Semangat pluralisme KH Aburrahman Wahid atau Gus Dur masih melekat erat di bumi pertiwi. Terbukti Haul Gus Dur tahun ini juga diperingati di Klenteng Hong San Kiong, Kecamatan Gudo, Kabupaten Jombang, Jawa Timur, Sabtu (7/12) sore ini.
“Saya sebenarnya lebih senang Gus Dur disebut sebagai Bapak Humanisme daripada Bapak Pluralisme,” ucap Inayah Wahid, anak bungsu Gus Dur yang hadir dalam acara tersebut. Ia berpendapat, Gus Dur sebenarnya tidak membela perbedaan atau kaum minoritas, tapi Gus Dur membela manusia sebagai ciptaan Tuhan. Siapapun, menurut Inayah, tidak mengenal agama, ras, suku, dan warna kulit akan dibelanya jika ia tertindas oleh kelompok tertentu.
Haul yang digelar di klenteng itu dihadiri berbagai kalangan masyarakat. Namun, justru sepintas lalu yang paling terlihat hadir adalah kebanyakan kalangan santri dari beberapa pondok dan perguruan tinggi. Selain ditampilkan berbagai seni dan pertunjukan, dalam acara itu juga digelar sarasehan yang bertajuk Quo Vadis Pluralisme Pasca Gus Dur yang dipandu tokoh muda Tionghoa, Ardian Purwoseputro.
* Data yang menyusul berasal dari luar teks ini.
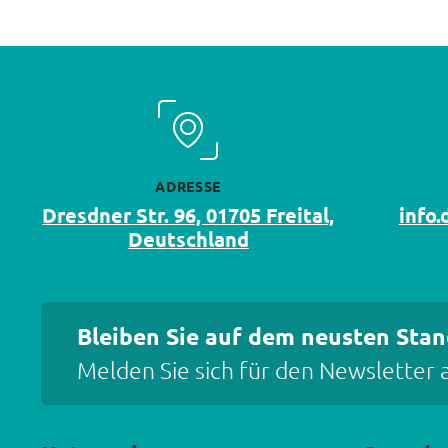
ADRESSE
Dresdner Str. 96, 01705 Freital,
info
Deutschland
Bleiben Sie auf dem neusten Stan
Melden Sie sich für den Newsletter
Pembicara yang ditampilkan dalam acara ini berasal lintas etnik dan agama.
Selain menghadirkan Pimpinan Pondok Pesantren Tebuireng Jombang, KH Solahudin Wahid (Gus Solah), juga hadir Konsul Jendral Amerika Serikat di Surabaya Joaquin F Monserrate, yang berbagi cerita tentang upaya penyatuan perbedaan di Amerika Serikat. Juga ada seniman Putu Sutawijaya, yang melihat pluralisme dari sudut pandang budaya. Ia misalnya mengatakan bahwa perbedaan bisa dipecahkan dengan kesenian. Dengan seni katanya perbedaan itu akan terasa tidak ada.
Toni Harsono atau Tok Hok Lay, Ketua Klenteng Hong San Kiong Gudo, dalam sambutannya mengatakan bahwa Gus Dur seperti Mahatma Gandhi, yang berjiwa besar dan memuliakan kemanusiaan agar jauh dari sekat SARA. Ia juga mengatakan bahwa Gus Dur sejajar dengan tokoh dunia dan belum ada tokoh nasional yang sekaliber dia.
Toni mengatakan bahwa tidak saja kaum Islam, khusus Nu, yang merindukan Gus Dur, kaum Tionghoa juga merindukan sosok dia. Namun rindu itu bukan sekedar nostalgia semu tanpa arti. Kegiatan haul itu diarahkan untuk menguatkan dan menumbuh kembangkan pemikiran pluralisme yang telah dilakukan Gus Dur selama hidupnya.
Toni berharap sarasehan itu adalah langkah awal menciptakan persatuan yang telah lama hilang setelah digagas Bapak Pluralisme Gus Dur. Setelah kegiatan ini diharapkan Klenteng Hong San Kiong Gudo jadi pusat kunjungan semua ragam etnis, budaya maupun agama. Klenteng Hong San Kiong siap jadi mitra untuk membangun pluralisme dan peradaban dunia bermula dari tempat sederhana dan desa sekalipun. Ia pun berharap kegiatan ini tidak berhenti di Jombang, namunjuga jika bias di tempat-tempat lain.